PAGANINI: 24 Caprices for Solo Violin / Edson Scheid, violinist / Naxos 9.70264
PAGANINI: Violin Concertos Nos. 1-6 / Alexandre Dubach, violinist; Orchestre Philharmonique de Monte Carlo; Michel Sasson, Lawrence Foster, conductors / Brilliant Classics BC99582
In my review of Paganini’s Caprices as played by Rachel Barton Pine, I made it clear (or hope I did!) that her performances were an interesting excursion, a different “take” on the music using vocal bel canto techniques and applying them to the violin. But if you’re looking for Paganini’s music as he himself probably played it, you need to look elsewhere.
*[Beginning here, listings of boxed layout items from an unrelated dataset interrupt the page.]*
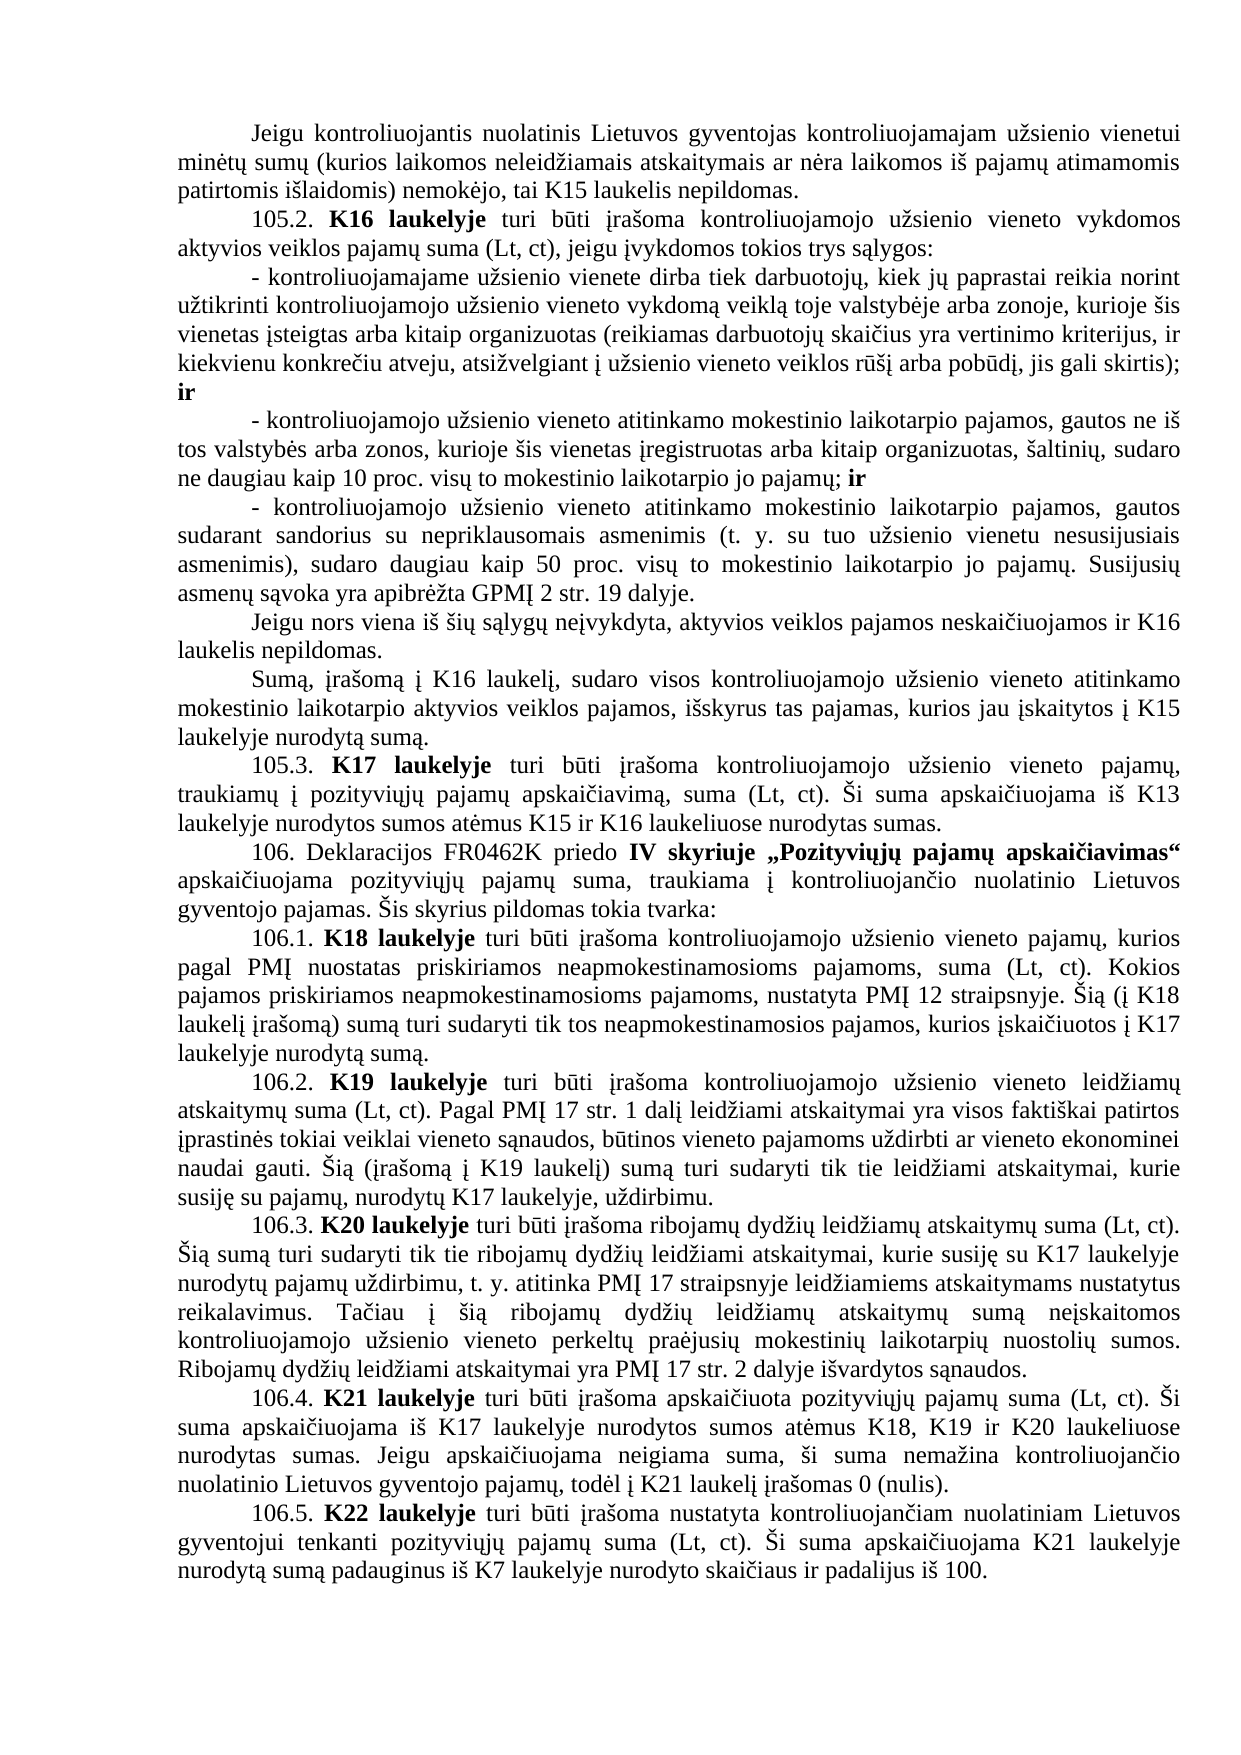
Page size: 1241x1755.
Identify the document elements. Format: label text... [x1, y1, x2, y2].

text - kontroliuojamajame užsienio vienete dirba tiek darbuotojų, kiek jų paprastai reikia norint užtikrinti kontroliuojamojo užsienio vieneto vykdomą veiklą toje valstybėje arba zonoje, kurioje šis vienetas įsteigtas arba kitaip organizuotas (reikiamas darbuotojų skaičius yra vertinimo kriterijus, ir kiekvienu konkrečiu atveju, atsižvelgiant į užsienio vieneto veiklos rūšį arba pobūdį, jis gali skirtis); ir [177, 262, 1181, 406]
text 106.3. K20 laukelyje turi būti įrašoma ribojamų dydžių leidžiamų atskaitymų suma (Lt, ct). Šią sumą turi sudaryti tik tie ribojamų dydžių leidžiami atskaitymai, kurie susiję su K17 laukelyje nurodytų pajamų uždirbimu, t. y. atitinka PMĮ 17 straipsnyje leidžiamiems atskaitymams nustatytus reikalavimus. Tačiau į šią ribojamų dydžių leidžiamų atskaitymų sumą neįskaitomos kontroliuojamojo užsienio vieneto perkeltų praėjusių mokestinių laikotarpių nuostolių sumos. Ribojamų dydžių leidžiami atskaitymai yra PMĮ 17 str. 2 dalyje išvardytos sąnaudos. [177, 1211, 1181, 1383]
text 105.2. K16 laukelyje turi būti įrašoma kontroliuojamojo užsienio vieneto vykdomos aktyvios veiklos pajamų suma (Lt, ct), jeigu įvykdomos tokios trys sąlygos: [177, 204, 1181, 262]
text 105.3. K17 laukelyje turi būti įrašoma kontroliuojamojo užsienio vieneto pajamų, traukiamų į pozityviųjų pajamų apskaičiavimą, suma (Lt, ct). Ši suma apskaičiuojama iš K13 laukelyje nurodytos sumos atėmus K15 ir K16 laukeliuose nurodytas sumas. [177, 751, 1181, 837]
text - kontroliuojamojo užsienio vieneto atitinkamo mokestinio laikotarpio pajamos, gautos ne iš tos valstybės arba zonos, kurioje šis vienetas įregistruotas arba kitaip organizuotas, šaltinių, sudaro ne daugiau kaip 10 proc. visų to mokestinio laikotarpio jo pajamų; ir [177, 406, 1181, 492]
text 106.4. K21 laukelyje turi būti įrašoma apskaičiuota pozityviųjų pajamų suma (Lt, ct). Ši suma apskaičiuojama iš K17 laukelyje nurodytos sumos atėmus K18, K19 ir K20 laukeliuose nurodytas sumas. Jeigu apskaičiuojama neigiama suma, ši suma nemažina kontroliuojančio nuolatinio Lietuvos gyventojo pajamų, todėl į K21 laukelį įrašomas 0 (nulis). [177, 1383, 1181, 1498]
text 106. Deklaracijos FR0462K priedo IV skyriuje „Pozityviųjų pajamų apskaičiavimas“ apskaičiuojama pozityviųjų pajamų suma, traukiama į kontroliuojančio nuolatinio Lietuvos gyventojo pajamas. Šis skyrius pildomas tokia tvarka: [177, 837, 1181, 923]
text - kontroliuojamojo užsienio vieneto atitinkamo mokestinio laikotarpio pajamos, gautos sudarant sandorius su nepriklausomais asmenimis (t. y. su tuo užsienio vienetu nesusijusiais asmenimis), sudaro daugiau kaip 50 proc. visų to mokestinio laikotarpio jo pajamų. Susijusių asmenų sąvoka yra apibrėžta GPMĮ 2 str. 19 dalyje. [177, 492, 1181, 607]
text 106.5. K22 laukelyje turi būti įrašoma nustatyta kontroliuojančiam nuolatiniam Lietuvos gyventojui tenkanti pozityviųjų pajamų suma (Lt, ct). Ši suma apskaičiuojama K21 laukelyje nurodytą sumą padauginus iš K7 laukelyje nurodyto skaičiaus ir padalijus iš 100. [177, 1498, 1181, 1584]
text 106.1. K18 laukelyje turi būti įrašoma kontroliuojamojo užsienio vieneto pajamų, kurios pagal PMĮ nuostatas priskiriamos neapmokestinamosioms pajamoms, suma (Lt, ct). Kokios pajamos priskiriamos neapmokestinamosioms pajamoms, nustatyta PMĮ 12 straipsnyje. Šią (į K18 laukelį įrašomą) sumą turi sudaryti tik tos neapmokestinamosios pajamos, kurios įskaičiuotos į K17 laukelyje nurodytą sumą. [177, 923, 1181, 1067]
text Jeigu kontroliuojantis nuolatinis Lietuvos gyventojas kontroliuojamajam užsienio vienetui minėtų sumų (kurios laikomos neleidžiamais atskaitymais ar nėra laikomos iš pajamų atimamomis patirtomis išlaidomis) nemokėjo, tai K15 laukelis nepildomas. [177, 118, 1181, 204]
text 106.2. K19 laukelyje turi būti įrašoma kontroliuojamojo užsienio vieneto leidžiamų atskaitymų suma (Lt, ct). Pagal PMĮ 17 str. 1 dalį leidžiami atskaitymai yra visos faktiškai patirtos įprastinės tokiai veiklai vieneto sąnaudos, būtinos vieneto pajamoms uždirbti ar vieneto ekonominei naudai gauti. Šią (įrašomą į K19 laukelį) sumą turi sudaryti tik tie leidžiami atskaitymai, kurie susiję su pajamų, nurodytų K17 laukelyje, uždirbimu. [177, 1067, 1181, 1211]
text Sumą, įrašomą į K16 laukelį, sudaro visos kontroliuojamojo užsienio vieneto atitinkamo mokestinio laikotarpio aktyvios veiklos pajamos, išskyrus tas pajamas, kurios jau įskaitytos į K15 laukelyje nurodytą sumą. [177, 664, 1181, 751]
text Jeigu nors viena iš šių sąlygų neįvykdyta, aktyvios veiklos pajamos neskaičiuojamos ir K16 laukelis nepildomas. [177, 607, 1181, 664]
Why? Because Paganini was not only the most astonishing violin virtuoso of his time, he was also an exciting and dynamic player. He attacked the strings of his instrument as if he were trying to break them. As Peter Gutmann put it on his music blog,[1]
Paganini’s violin skill was sensational, perhaps the greatest ever. True, he “cheated” just a bit by flattening his bridge (to facilitate bowing from one string to another), used thin strings (to add brilliance and boost harmonics) and tuned unconventionally (to smooth the fingering of intricate passages). He owed his renown not only to raw talent, but to grueling work spurred by his parents – an overbearing father who starved him into practicing full-time, and an approving mother who viewed this cruelty as fulfilling a dream in which an angel had promised that her son would become the world’s greatest violinist.
To stretch himself, Paganini often wrote pieces even he couldn’t play and then spent months mastering them. Even for today’s luminaries, their challenges are formidable. Among their terrors are widely spaced notes (gliding between the outside strings without sounding the inner ones), a “skipping bow” (divided into up to l8 distinct notes without changing direction), sustaining a lush melody on one string while playing trills or rapid harmony on another, bowing to imitate the sound of flutes and horns, wildly chromatic runs, trilled octaves and arpeggiated guitar-like chords, all to be played with the seemingly impossible combination of furious speed and consummate grace.
Unfortunately, what Paganini accomplished requires extraordinarily hard work from even the most accomplished of violinists, even today; and because today’s violinists are trained to be cautious in performance, most of them somehow miss the sheer excitement of his music. For many years, for instance, I loved Yehudi Menuhin’s recordings of the first two Paganini Violin Concertos because of their charm and grace. Yet although Menuhin dutifully reproduced what was on the printed page, and gave the music some impetus, he lacked the sheer ferocity of the original’s own playing. Most violinists do.
That is why, as an alternate to the Pine recording of the Caprices, I am now recommending the superb 2016 recording by Edson Scheid. But don’t watch Scheid play any of the caprices on YouTube, even though the videos are there, because you’ll be disappointed. He’s as motionless as a statue when he plays, which is nothing like the pacing, tiger-like Paganini. But at least he sounds exciting, which is the whole point of a recording.
As for the concertos, they were given their finest readings ever in the 1990s by Swiss violinist Aklexandre Dubach. Dubach must have spent years mastering this music, because the way he tosses off the most difficult passages is simply astonishing. Moreover, he plays with more élan and somewhat more drive than Menuhin did. He manages to make those crazy passages of rapid, successive pizzicato notes sound as weird and savage as I believe Paganini himself did.
That being said, I didn’t much care for the music of the third and sixth concertos. All three of the discs in the Brilliant Classics set were originally issued singly on Claves, and those releases are still available. I recommend getting Vols. 1 and 2, which includes Concertos 1, 2, 4 and 5. That’s really all you need.
One thing I found interesting was the corollary between Paganini’s violin concertos and the music of Chopin. The Polish pianist-composer wrote his own piano concertos in a similar vein: tuneful but open melodies which allows for the soloist to stretch out and dominate the proceedings. In addition, there’s a tune in the first movement of the first Paganini Concerto that closely resembles the main theme from Chopin’s Fantasie-Impromptu, later adapted for the pop song I’m Always Chasing Rainbows.
The performances on these discs are superb, and both are highly recommended.